▶ Prompt: Your answer should be the lines of the data below that contain "assign".

▶ Supplied material:
------------

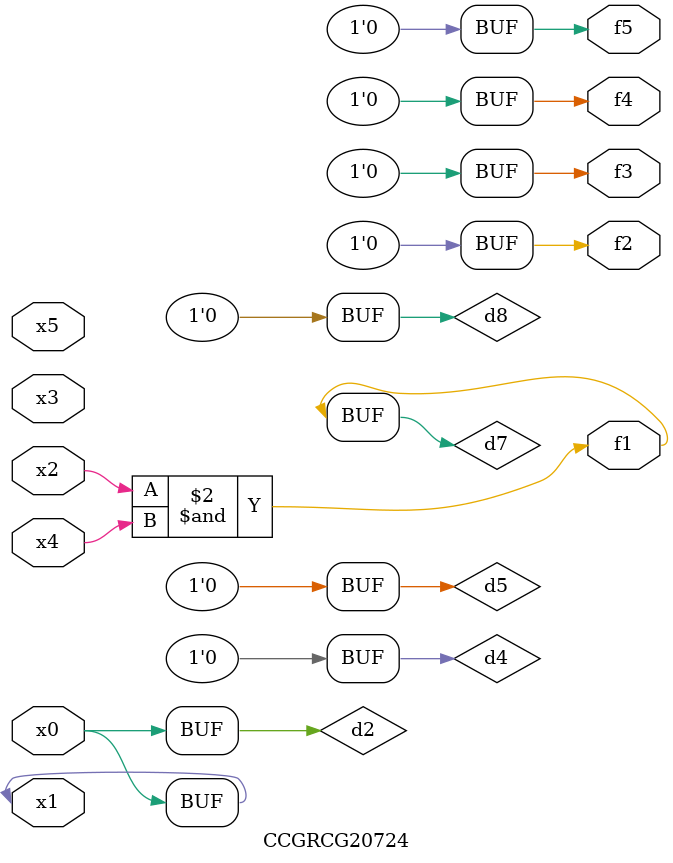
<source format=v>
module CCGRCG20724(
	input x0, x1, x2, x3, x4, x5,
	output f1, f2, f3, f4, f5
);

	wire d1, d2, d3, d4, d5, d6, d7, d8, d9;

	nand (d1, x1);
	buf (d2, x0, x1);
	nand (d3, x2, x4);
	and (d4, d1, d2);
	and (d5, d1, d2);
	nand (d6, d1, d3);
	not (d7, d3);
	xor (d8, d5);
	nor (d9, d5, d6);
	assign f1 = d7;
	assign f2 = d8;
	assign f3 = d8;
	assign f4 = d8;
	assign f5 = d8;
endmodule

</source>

------------

▶ Answer for the task:
	assign f1 = d7;
	assign f2 = d8;
	assign f3 = d8;
	assign f4 = d8;
	assign f5 = d8;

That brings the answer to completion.